**What the task asks:**
Without the images, output every record exactly as it appears.

**Data extracts:**
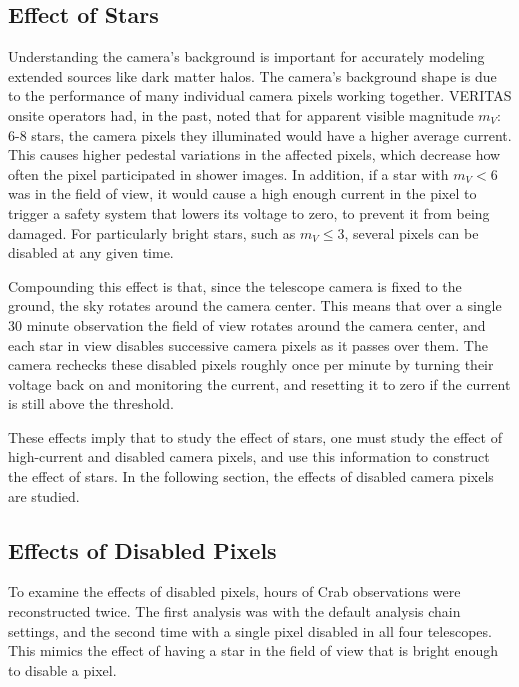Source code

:   \FloatBarrier

  \subsection{Effect of Stars}
    Understanding the camera's background is important for accurately modeling extended sources like dark matter halos.
    The camera's background shape is due to the performance of many individual camera pixels working together.
    VERITAS onsite operators had, in the past, noted that for apparent visible magnitude $m_V :$ 6-8 stars, the camera pixels they illuminated would have a higher average current.
    This causes higher pedestal variations in the affected pixels, which decrease how often the pixel participated in shower images.
    In addition, if a star with $m_V < 6$ was in the field of view, it would cause a high enough current in the pixel to trigger a safety system that lowers its voltage to zero, to prevent it from being damaged.
    For particularly bright stars, such as $m_V \leq 3$, several pixels can be disabled at any given time.

    Compounding this effect is that, since the telescope camera is fixed to the ground, the sky rotates around the camera center.
    This means that over a single 30 minute observation the field of view rotates around the camera center, and each star in view disables successive camera pixels as it passes over them.
    The camera rechecks these disabled pixels roughly once per minute by turning their voltage back on and monitoring the current, and resetting it to zero if the current is still above the threshold.

    These effects imply that to study the effect of stars, one must study the effect of high-current and disabled camera pixels, and use this information to construct the effect of stars.
    In the following section, the effects of disabled camera pixels are studied.
    
  \subsection{Effects of Disabled Pixels}

    To examine the effects of disabled pixels,  hours of Crab observations were reconstructed twice.
    The first analysis was with the default analysis chain settings, and the second time with a single pixel disabled in all four telescopes.
    This mimics the effect of having a star in the field of view that is bright enough to disable a pixel.

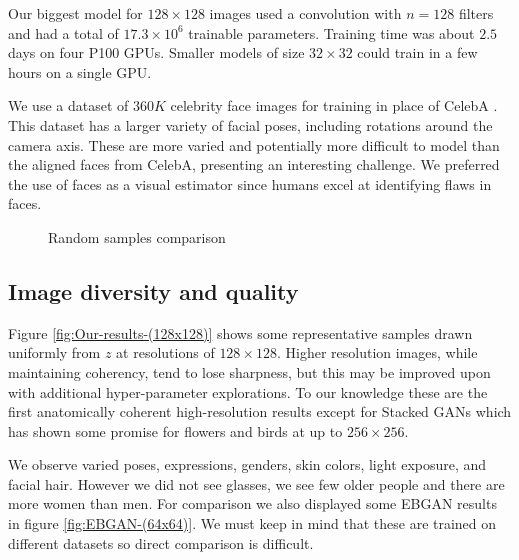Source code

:\documentclass[english]{article}
\begin{document}
Our biggest model for $128\times128$ images used a convolution with
$n=128$ filters and had a total of $17.3\times10^{6}$ trainable
parameters. Training time was about $2.5$ days on four P100 GPUs.
Smaller models of size $32\times32$ could train in a few hours on
a single GPU.

We use a dataset of $360K$ celebrity face images for training in
place of CelebA \cite{liu2015faceattributes_celeba}. This dataset
has a larger variety of facial poses, including rotations around the
camera axis. These are more varied and potentially more difficult
to model than the aligned faces from CelebA, presenting an interesting
challenge. We preferred the use of faces as a visual estimator since
humans excel at identifying flaws in faces.
\begin{figure}
\begin{centering}
\enskip{}
\par\end{centering}

\centering{}\caption{Random samples comparison \label{fig:rand}}
\end{figure}



\subsection{Image diversity and quality}

Figure \ref{fig:Our-results-(128x128)} shows some representative
samples drawn uniformly from $z$ at resolutions of $128\times128$.
Higher resolution images, while maintaining coherency, tend to lose
sharpness, but this may be improved upon with additional hyper-parameter
explorations. To our knowledge these are the first anatomically coherent
high-resolution results except for Stacked GANs \cite{zhang2016stackgan}
which has shown some promise for flowers and birds at up to $256\times256$. 

We observe varied poses, expressions, genders, skin colors, light
exposure, and facial hair. However we did not see glasses, we see
few older people and there are more women than men. For comparison
we also displayed some EBGAN \cite{zhao2016energy_ebgan} results
in figure \ref{fig:EBGAN-(64x64)}. We must keep in mind that these
are trained on different datasets so direct comparison is difficult.
\end{document}
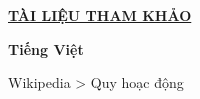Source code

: \newpage
\changefontsizes{16pt}
\centerline{\textbf{\hyperlink{page.7}{TÀI LIỆU THAM KHẢO}}}

\vspace{1.2cm}
\changefontsizes{14pt}
\setlength{\parindent}{0cm}
\textbf{Tiếng Việt}

\bigskip
\changefontsizes{13pt}
\setlength{\parindent}{1cm}
Wikipedia > Quy hoạc động




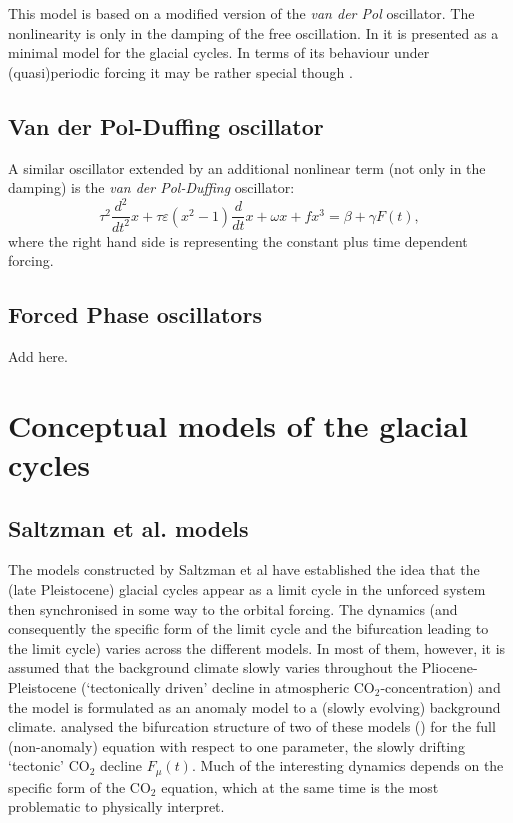 \documentclass[12pt]{article}
\def\be{\begin{equation}}
\def\ee{\end{equation}}
\begin{document}
This model is based on a modified version of the {\em van der Pol} oscillator. The nonlinearity is only in the damping of the free oscillation. In \cite{Crucifix2012a} it is presented as a minimal model for the glacial cycles. In terms of its behaviour under (quasi)periodic forcing it may be rather special though \cite{DeSaedeleer:2013dk}. 

\subsection{Van der Pol-Duffing oscillator}
A similar oscillator extended by an additional nonlinear term (not only in the damping) is the {\em van der Pol-Duffing} oscillator:
\be
\tau^2 \frac{d^2}{dt^2}x +\tau \varepsilon (x^2-1) \frac{d}{dt}x +\omega x + f x^3 = \beta + \gamma F(t),
\label{e:vdPD}
\ee 
where the right hand side is representing the constant plus time dependent forcing. 

\subsection{Forced Phase oscillators}

Add \cite{Mitsui:2015he} here. 


\section{Conceptual models of the glacial cycles}
\subsection{Saltzman et al. models}
The models constructed by Saltzman et al \cite{Saltzman:2002tl,Saltzman:1993iq,Saltzman:1991jl,Maasch:1990ul,Saltzman:1990uy,Saltzman:1988tv} have established the idea that the (late Pleistocene) glacial cycles appear as a limit cycle in the unforced system then synchronised in some way to the orbital forcing. The dynamics (and consequently the specific form of the limit cycle and the bifurcation leading to the limit cycle) varies across the different models. In most of them, however, it is assumed that the background climate slowly varies throughout the Pliocene-Pleistocene (`tectonically driven' decline in atmospheric CO$_2$-concentration) and the model is formulated as an anomaly model to a (slowly evolving) background climate.  \cite{Crucifix2012a} analysed the bifurcation structure of two of these models (\cite{Saltzman:1991jl,Saltzman:1990uy}) for the full (non-anomaly) equation with respect to one parameter, the slowly drifting `tectonic' CO$_2$ decline $F_\mu(t)$. Much of the interesting dynamics depends on the specific form of the CO$_2$ equation, which at the same time is the most problematic to physically interpret.
\end{document}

**Task result:**
Source code

:   \FloatBarrier

  \subsection{Effect of Stars}
    Understanding the camera's background is important for accurately modeling extended sources like dark matter halos.
    The camera's background shape is due to the performance of many individual camera pixels working together.
    VERITAS onsite operators had, in the past, noted that for apparent visible magnitude $m_V :$ 6-8 stars, the camera pixels they illuminated would have a higher average current.
    This causes higher pedestal variations in the affected pixels, which decrease how often the pixel participated in shower images.
    In addition, if a star with $m_V < 6$ was in the field of view, it would cause a high enough current in the pixel to trigger a safety system that lowers its voltage to zero, to prevent it from being damaged.
    For particularly bright stars, such as $m_V \leq 3$, several pixels can be disabled at any given time.

    Compounding this effect is that, since the telescope camera is fixed to the ground, the sky rotates around the camera center.
    This means that over a single 30 minute observation the field of view rotates around the camera center, and each star in view disables successive camera pixels as it passes over them.
    The camera rechecks these disabled pixels roughly once per minute by turning their voltage back on and monitoring the current, and resetting it to zero if the current is still above the threshold.

    These effects imply that to study the effect of stars, one must study the effect of high-current and disabled camera pixels, and use this information to construct the effect of stars.
    In the following section, the effects of disabled camera pixels are studied.
    
  \subsection{Effects of Disabled Pixels}

    To examine the effects of disabled pixels,  hours of Crab observations were reconstructed twice.
    The first analysis was with the default analysis chain settings, and the second time with a single pixel disabled in all four telescopes.
    This mimics the effect of having a star in the field of view that is bright enough to disable a pixel.

Source code

:\documentclass[english]{article}
\begin{document}
Our biggest model for $128\times128$ images used a convolution with
$n=128$ filters and had a total of $17.3\times10^{6}$ trainable
parameters. Training time was about $2.5$ days on four P100 GPUs.
Smaller models of size $32\times32$ could train in a few hours on
a single GPU.

We use a dataset of $360K$ celebrity face images for training in
place of CelebA \cite{liu2015faceattributes_celeba}. This dataset
has a larger variety of facial poses, including rotations around the
camera axis. These are more varied and potentially more difficult
to model than the aligned faces from CelebA, presenting an interesting
challenge. We preferred the use of faces as a visual estimator since
humans excel at identifying flaws in faces.
\begin{figure}
\begin{centering}
\enskip{}
\par\end{centering}

\centering{}\caption{Random samples comparison \label{fig:rand}}
\end{figure}



\subsection{Image diversity and quality}

Figure \ref{fig:Our-results-(128x128)} shows some representative
samples drawn uniformly from $z$ at resolutions of $128\times128$.
Higher resolution images, while maintaining coherency, tend to lose
sharpness, but this may be improved upon with additional hyper-parameter
explorations. To our knowledge these are the first anatomically coherent
high-resolution results except for Stacked GANs \cite{zhang2016stackgan}
which has shown some promise for flowers and birds at up to $256\times256$. 

We observe varied poses, expressions, genders, skin colors, light
exposure, and facial hair. However we did not see glasses, we see
few older people and there are more women than men. For comparison
we also displayed some EBGAN \cite{zhao2016energy_ebgan} results
in figure \ref{fig:EBGAN-(64x64)}. We must keep in mind that these
are trained on different datasets so direct comparison is difficult.
\end{document}
Source code

: \newpage
\changefontsizes{16pt}
\centerline{\textbf{\hyperlink{page.7}{TÀI LIỆU THAM KHẢO}}}

\vspace{1.2cm}
\changefontsizes{14pt}
\setlength{\parindent}{0cm}
\textbf{Tiếng Việt}

\bigskip
\changefontsizes{13pt}
\setlength{\parindent}{1cm}
Wikipedia > Quy hoạc động




 \documentclass[12pt]{article}
\def\be{\begin{equation}}
\def\ee{\end{equation}}
\begin{document}
This model is based on a modified version of the {\em van der Pol} oscillator. The nonlinearity is only in the damping of the free oscillation. In \cite{Crucifix2012a} it is presented as a minimal model for the glacial cycles. In terms of its behaviour under (quasi)periodic forcing it may be rather special though \cite{DeSaedeleer:2013dk}. 

\subsection{Van der Pol-Duffing oscillator}
A similar oscillator extended by an additional nonlinear term (not only in the damping) is the {\em van der Pol-Duffing} oscillator:
\be
\tau^2 \frac{d^2}{dt^2}x +\tau \varepsilon (x^2-1) \frac{d}{dt}x +\omega x + f x^3 = \beta + \gamma F(t),
\label{e:vdPD}
\ee 
where the right hand side is representing the constant plus time dependent forcing. 

\subsection{Forced Phase oscillators}

Add \cite{Mitsui:2015he} here. 


\section{Conceptual models of the glacial cycles}
\subsection{Saltzman et al. models}
The models constructed by Saltzman et al \cite{Saltzman:2002tl,Saltzman:1993iq,Saltzman:1991jl,Maasch:1990ul,Saltzman:1990uy,Saltzman:1988tv} have established the idea that the (late Pleistocene) glacial cycles appear as a limit cycle in the unforced system then synchronised in some way to the orbital forcing. The dynamics (and consequently the specific form of the limit cycle and the bifurcation leading to the limit cycle) varies across the different models. In most of them, however, it is assumed that the background climate slowly varies throughout the Pliocene-Pleistocene (`tectonically driven' decline in atmospheric CO$_2$-concentration) and the model is formulated as an anomaly model to a (slowly evolving) background climate.  \cite{Crucifix2012a} analysed the bifurcation structure of two of these models (\cite{Saltzman:1991jl,Saltzman:1990uy}) for the full (non-anomaly) equation with respect to one parameter, the slowly drifting `tectonic' CO$_2$ decline $F_\mu(t)$. Much of the interesting dynamics depends on the specific form of the CO$_2$ equation, which at the same time is the most problematic to physically interpret.
\end{document}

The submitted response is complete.